» **REQUIRED ACTION**
Copy out the text of every one of the records below word for word, keeping each line as it appears. Leave the images out of your answer.

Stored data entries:
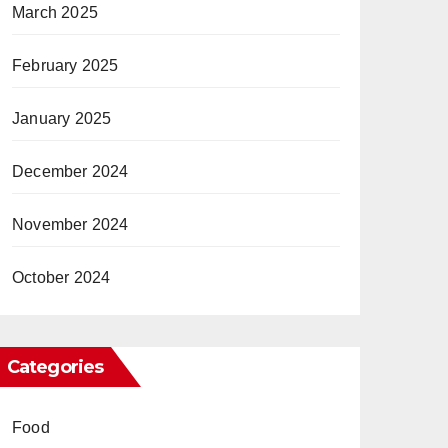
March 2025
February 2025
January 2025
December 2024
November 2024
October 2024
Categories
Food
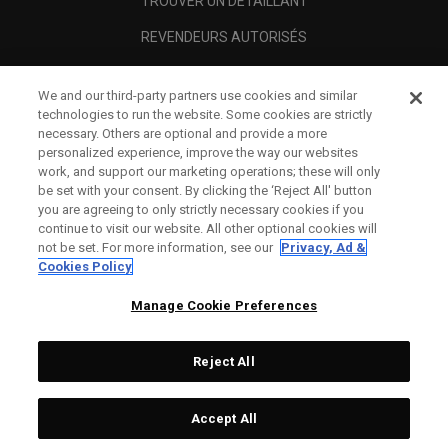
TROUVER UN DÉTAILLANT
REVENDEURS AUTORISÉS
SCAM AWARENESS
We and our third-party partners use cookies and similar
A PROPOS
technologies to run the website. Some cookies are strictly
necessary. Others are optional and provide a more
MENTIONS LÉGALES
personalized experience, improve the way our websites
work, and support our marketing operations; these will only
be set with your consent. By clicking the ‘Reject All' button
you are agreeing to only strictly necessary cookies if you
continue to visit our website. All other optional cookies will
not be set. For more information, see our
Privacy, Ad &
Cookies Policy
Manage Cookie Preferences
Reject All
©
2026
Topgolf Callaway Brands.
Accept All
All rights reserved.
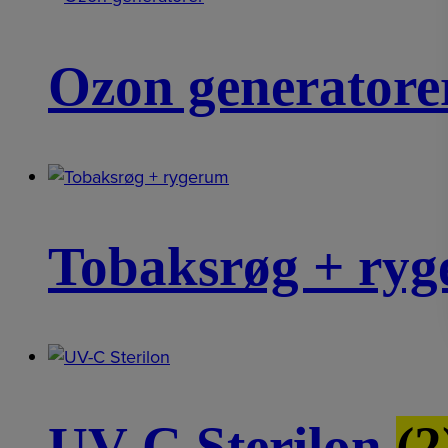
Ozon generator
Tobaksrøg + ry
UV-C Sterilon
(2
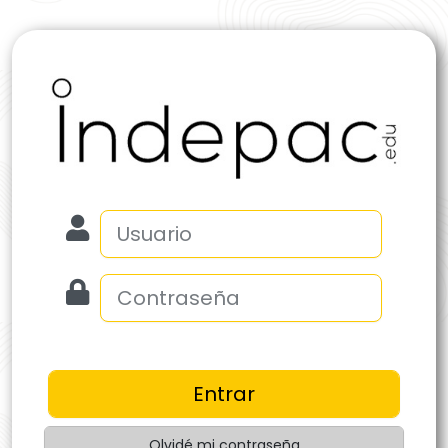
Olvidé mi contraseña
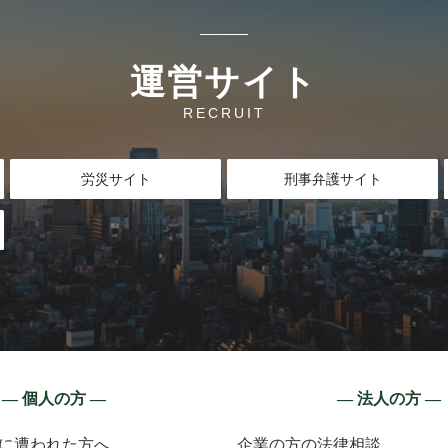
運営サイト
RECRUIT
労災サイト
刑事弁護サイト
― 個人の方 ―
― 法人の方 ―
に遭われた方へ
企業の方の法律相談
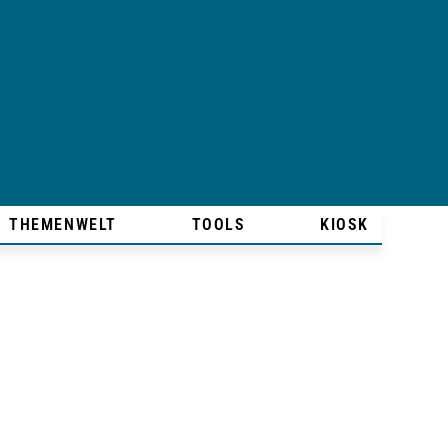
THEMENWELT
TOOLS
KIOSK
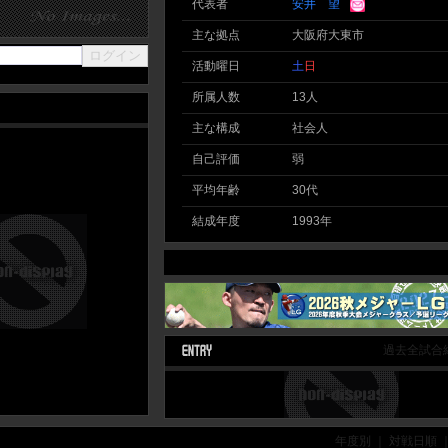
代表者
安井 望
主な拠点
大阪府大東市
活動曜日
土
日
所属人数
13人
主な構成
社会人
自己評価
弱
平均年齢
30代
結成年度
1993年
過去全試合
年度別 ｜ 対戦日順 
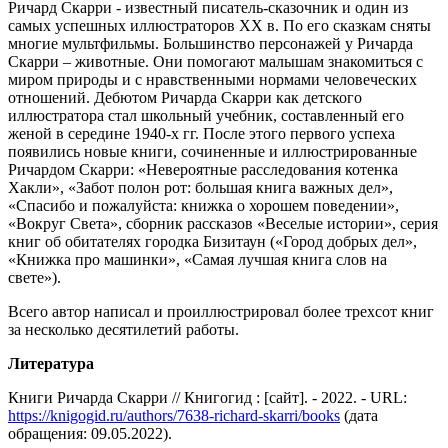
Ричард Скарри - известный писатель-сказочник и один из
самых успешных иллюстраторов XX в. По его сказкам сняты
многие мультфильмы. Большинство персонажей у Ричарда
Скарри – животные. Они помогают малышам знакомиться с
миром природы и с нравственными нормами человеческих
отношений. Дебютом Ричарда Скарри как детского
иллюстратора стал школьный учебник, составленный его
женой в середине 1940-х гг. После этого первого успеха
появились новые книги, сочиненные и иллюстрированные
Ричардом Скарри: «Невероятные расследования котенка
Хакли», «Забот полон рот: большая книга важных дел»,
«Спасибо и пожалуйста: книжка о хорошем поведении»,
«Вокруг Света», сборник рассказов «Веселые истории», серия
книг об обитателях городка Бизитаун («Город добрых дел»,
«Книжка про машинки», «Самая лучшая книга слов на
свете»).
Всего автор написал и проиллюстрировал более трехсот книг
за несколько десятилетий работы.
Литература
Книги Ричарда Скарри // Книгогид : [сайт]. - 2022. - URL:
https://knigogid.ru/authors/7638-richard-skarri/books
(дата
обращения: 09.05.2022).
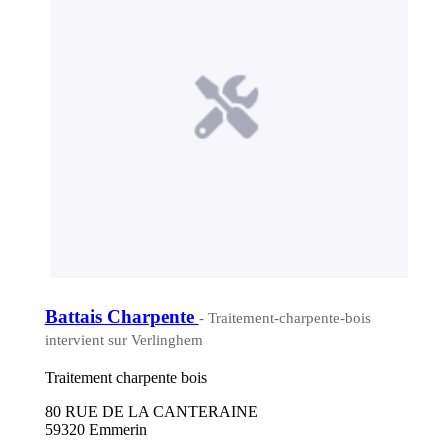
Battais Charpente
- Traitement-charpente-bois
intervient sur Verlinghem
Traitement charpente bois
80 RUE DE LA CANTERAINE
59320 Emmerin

» **OUTPUT FOR THIS TASK**
March 2025
February 2025
January 2025
December 2024
November 2024
October 2024
Categories
Food
TROUVER UN DÉTAILLANT
REVENDEURS AUTORISÉS
SCAM AWARENESS
We and our third-party partners use cookies and similar
A PROPOS
technologies to run the website. Some cookies are strictly
necessary. Others are optional and provide a more
MENTIONS LÉGALES
personalized experience, improve the way our websites
work, and support our marketing operations; these will only
be set with your consent. By clicking the ‘Reject All' button
you are agreeing to only strictly necessary cookies if you
continue to visit our website. All other optional cookies will
not be set. For more information, see our
Privacy, Ad &
Cookies Policy
Manage Cookie Preferences
Reject All
©
2026
Topgolf Callaway Brands.
Accept All
All rights reserved.
Ozon generator
Tobaksrøg + ry
UV-C Sterilon
(2
Olvidé mi contraseña
運営サイト
RECRUIT
労災サイト
刑事弁護サイト
― 個人の方 ―
― 法人の方 ―
に遭われた方へ
企業の方の法律相談
THEMENWELT
TOOLS
KIOSK
代表者
安井 望
主な拠点
大阪府大東市
活動曜日
土
日
所属人数
13人
主な構成
社会人
自己評価
弱
平均年齢
30代
結成年度
1993年
過去全試合
年度別 ｜ 対戦日順 
Ричард Скарри - известный писатель-сказочник и один из
самых успешных иллюстраторов XX в. По его сказкам сняты
многие мультфильмы. Большинство персонажей у Ричарда
Скарри – животные. Они помогают малышам знакомиться с
миром природы и с нравственными нормами человеческих
отношений. Дебютом Ричарда Скарри как детского
иллюстратора стал школьный учебник, составленный его
женой в середине 1940-х гг. После этого первого успеха
появились новые книги, сочиненные и иллюстрированные
Ричардом Скарри: «Невероятные расследования котенка
Хакли», «Забот полон рот: большая книга важных дел»,
«Спасибо и пожалуйста: книжка о хорошем поведении»,
«Вокруг Света», сборник рассказов «Веселые истории», серия
книг об обитателях городка Бизитаун («Город добрых дел»,
«Книжка про машинки», «Самая лучшая книга слов на
свете»).
Всего автор написал и проиллюстрировал более трехсот книг
за несколько десятилетий работы.
Литература
Книги Ричарда Скарри // Книгогид : [сайт]. - 2022. - URL:
https://knigogid.ru/authors/7638-richard-skarri/books
(дата
обращения: 09.05.2022).
Battais Charpente
- Traitement-charpente-bois
intervient sur Verlinghem
Traitement charpente bois
80 RUE DE LA CANTERAINE
59320 Emmerin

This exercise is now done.